[[ Page extract, beginning ]]
The constructor is nuts.
You do not need to zero the string!

Also avoid templates if you can.
April 09, 2017
On Sunday, 9 April 2017 at 19:55:57 UTC, Stefan Koch wrote:
> On Sunday, 9 April 2017 at 19:38:33 UTC, Jethro wrote:
>> [...]
>
> The constructor is nuts.
> You do not need to zero the string!
>
> Also avoid templates if you can.

Please don't criticize banal stuff by choosing one meaningless line and calling the whole thing "nuts". It's a waste of time. I zero'ed it because it helps in debugging and for other errors.(if used in C terminated like string usage it helps to have the string actually terminate at some point)


My questions still stand though. Why is it 10x the speed and memory?!?!
April 09, 2017
On Sunday, 9 April 2017 at 20:20:55 UTC, Jethro wrote:
> On Sunday, 9 April 2017 at 19:55:57 UTC, Stefan Koch wrote:
>> On Sunday, 9 April 2017 at 19:38:33 UTC, Jethro wrote:
>>> [...]
>>
>> The constructor is nuts.
>> You do not need to zero the string!
>>
>> Also avoid templates if you can.
>
> Please don't criticize banal stuff by choosing one meaningless line and calling the whole thing "nuts". It's a waste of time. I zero'ed it because it helps in debugging and for other errors.(if used in C terminated like string usage it helps to have the string actually terminate at some point)
>
>
> My questions still stand though. Why is it 10x the speed and memory?!?!

The short answer is because the current (soon to be replaced) CTFE implementation has a number of issues.
[[ Page extract, end ]]
◆ **Task goal**:
According to the forum thread, why did Jethro zero the string in the constructor? Answer in one to three sentences.
[[ Supplied material, beginning ]]
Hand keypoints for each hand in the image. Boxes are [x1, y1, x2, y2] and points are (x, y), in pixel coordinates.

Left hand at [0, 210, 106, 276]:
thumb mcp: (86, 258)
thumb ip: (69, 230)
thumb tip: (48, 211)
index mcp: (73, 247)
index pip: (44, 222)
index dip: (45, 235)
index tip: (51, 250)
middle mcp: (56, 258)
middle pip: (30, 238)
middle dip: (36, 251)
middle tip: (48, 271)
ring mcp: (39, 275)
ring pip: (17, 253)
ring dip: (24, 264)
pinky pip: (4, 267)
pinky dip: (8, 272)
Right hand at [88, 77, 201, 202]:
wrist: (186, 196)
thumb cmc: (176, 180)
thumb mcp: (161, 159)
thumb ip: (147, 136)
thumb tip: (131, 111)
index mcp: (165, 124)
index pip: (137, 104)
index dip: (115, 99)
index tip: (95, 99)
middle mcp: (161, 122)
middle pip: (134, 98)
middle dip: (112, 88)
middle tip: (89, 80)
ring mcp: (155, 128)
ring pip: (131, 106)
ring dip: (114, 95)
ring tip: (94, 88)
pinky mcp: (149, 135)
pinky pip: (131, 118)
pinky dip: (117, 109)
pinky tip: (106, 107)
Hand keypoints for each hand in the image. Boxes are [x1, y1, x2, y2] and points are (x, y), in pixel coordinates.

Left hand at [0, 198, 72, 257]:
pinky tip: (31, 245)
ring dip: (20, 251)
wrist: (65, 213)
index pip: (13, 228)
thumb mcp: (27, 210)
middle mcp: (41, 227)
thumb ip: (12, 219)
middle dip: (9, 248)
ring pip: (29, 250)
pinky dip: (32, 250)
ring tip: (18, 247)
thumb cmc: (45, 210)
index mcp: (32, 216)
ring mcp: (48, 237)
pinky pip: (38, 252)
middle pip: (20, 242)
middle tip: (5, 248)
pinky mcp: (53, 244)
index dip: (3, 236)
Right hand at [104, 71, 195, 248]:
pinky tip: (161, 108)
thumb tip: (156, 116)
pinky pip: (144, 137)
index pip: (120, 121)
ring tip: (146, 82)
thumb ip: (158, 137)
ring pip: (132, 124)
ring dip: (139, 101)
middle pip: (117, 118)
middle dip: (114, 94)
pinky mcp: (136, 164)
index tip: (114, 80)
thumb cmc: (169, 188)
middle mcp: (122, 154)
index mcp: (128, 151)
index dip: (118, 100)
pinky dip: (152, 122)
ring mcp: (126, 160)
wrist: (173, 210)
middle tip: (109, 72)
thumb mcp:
[[ Supplied material, end ]]
◆ **Solved exercise**:
Jethro zeroed the string because doing so helps in debugging and with other errors. If the string is used like a C-style terminated string, zeroing it ensures the string actually terminates at some point.